* **Texte**:
::::

Pourquoi parler d’un livre qui ne sera pas grand public et qui est d’une érudition propre à ne solliciter que les impénitents adulateurs des choses napoléoniennes ? Eh bien d’abord parce que cette manie nous a tous saisis sous une forme ou une autre et que la figure de Duroc (1772-1813) dévoile ce qui n’est pas l’envers du décor, mais ce qui l’étaye. Le grand maréchal du palais de Napoléon a été l’œil de son maître, l’ordonnateur de l’intendance. Il rendit possibles les galopades d’un souverain qui pouvait nomadiser avec des fragments de cour ou son état-major entre quarante-sept châteaux à travers l’Europe entière.
Tout d’abord, ce travail est remarquable car il a fallu retrouver des missives adressées à tous les organismes de l’État et de l’armée, elles emplissent les sections propres à l’exécutif, mais sont également conservées dans les fonds et héritages des personnalités de la cour et des hauts fonctionnaires militaires ou pas ; elles ont nourri des fonds dispersés dans le monde entier, des fonds privés reversés à des institutions ou restés chez des héritiers. Cette quête sans fin dépasse largement ce qui provient des Archives nationales et des manuscrits du fonds français de la BnF. Le monde de Duroc devenu le duc de Frioul s’étendait de la gestion de la moindre fonction liée au service de la personne de Bonaparte jusqu’à la discussion de questions diplomatiques avec Talleyrand en poste. Les protocoles de cour définissent les logements à attribuer, les offices de bouche, mais aussi les messes, les audiences, les parades, les réceptions. La sécurité des palais, les portes en usage, les grilles et les escaliers à édifier ne sont pas moins définis que les obligations de Paisiello, chef de la musique (pour 1 000 francs par mois), de ses musiciens, des comédiens et comédiennes, dont la prime laisse parfois rêver.

::::

* **Données fournies**:
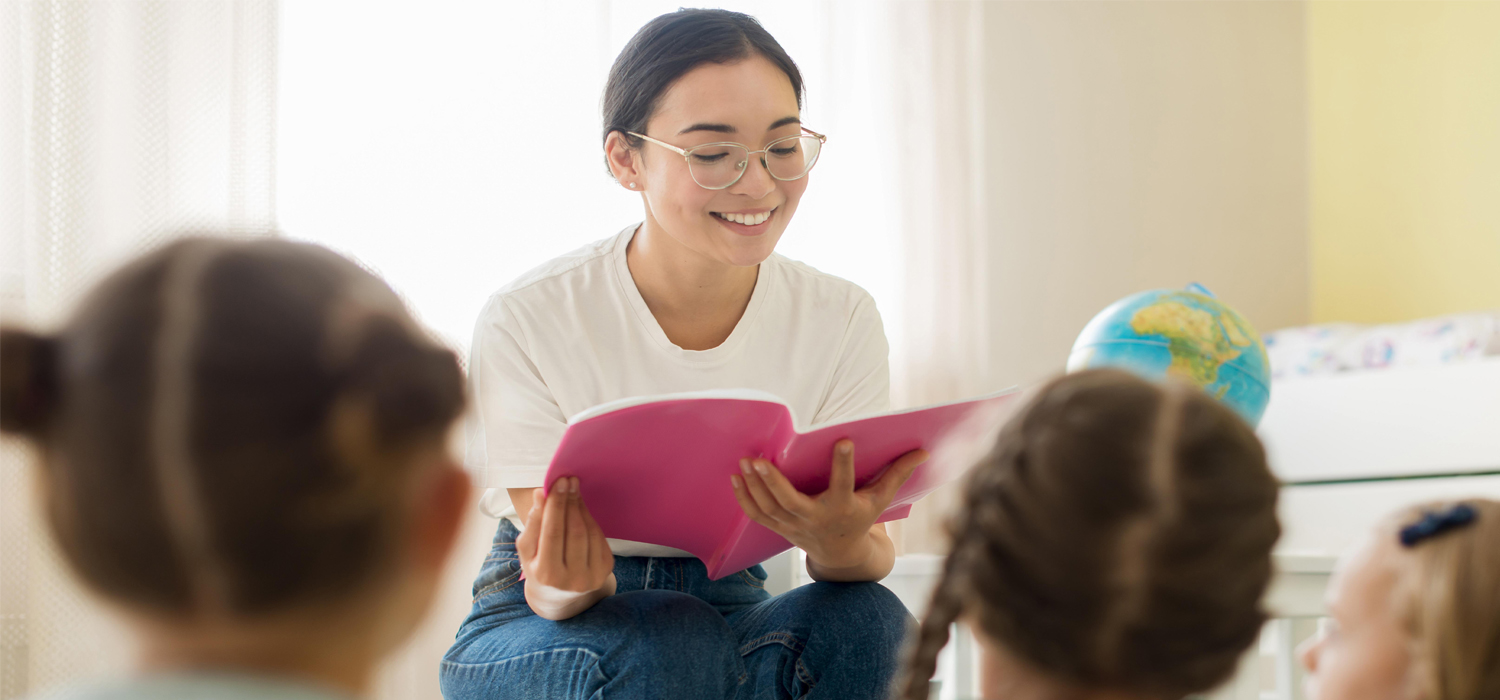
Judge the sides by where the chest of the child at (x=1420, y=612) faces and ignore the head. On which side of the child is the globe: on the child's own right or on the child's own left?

::::

* **Consigne**: Recopiez le texte sur Duroc en entier, sans rien y modifier.

* **Résultat attendu**:
Pourquoi parler d’un livre qui ne sera pas grand public et qui est d’une érudition propre à ne solliciter que les impénitents adulateurs des choses napoléoniennes ? Eh bien d’abord parce que cette manie nous a tous saisis sous une forme ou une autre et que la figure de Duroc (1772-1813) dévoile ce qui n’est pas l’envers du décor, mais ce qui l’étaye. Le grand maréchal du palais de Napoléon a été l’œil de son maître, l’ordonnateur de l’intendance. Il rendit possibles les galopades d’un souverain qui pouvait nomadiser avec des fragments de cour ou son état-major entre quarante-sept châteaux à travers l’Europe entière.
Tout d’abord, ce travail est remarquable car il a fallu retrouver des missives adressées à tous les organismes de l’État et de l’armée, elles emplissent les sections propres à l’exécutif, mais sont également conservées dans les fonds et héritages des personnalités de la cour et des hauts fonctionnaires militaires ou pas ; elles ont nourri des fonds dispersés dans le monde entier, des fonds privés reversés à des institutions ou restés chez des héritiers. Cette quête sans fin dépasse largement ce qui provient des Archives nationales et des manuscrits du fonds français de la BnF. Le monde de Duroc devenu le duc de Frioul s’étendait de la gestion de la moindre fonction liée au service de la personne de Bonaparte jusqu’à la discussion de questions diplomatiques avec Talleyrand en poste. Les protocoles de cour définissent les logements à attribuer, les offices de bouche, mais aussi les messes, les audiences, les parades, les réceptions. La sécurité des palais, les portes en usage, les grilles et les escaliers à édifier ne sont pas moins définis que les obligations de Paisiello, chef de la musique (pour 1 000 francs par mois), de ses musiciens, des comédiens et comédiennes, dont la prime laisse parfois rêver.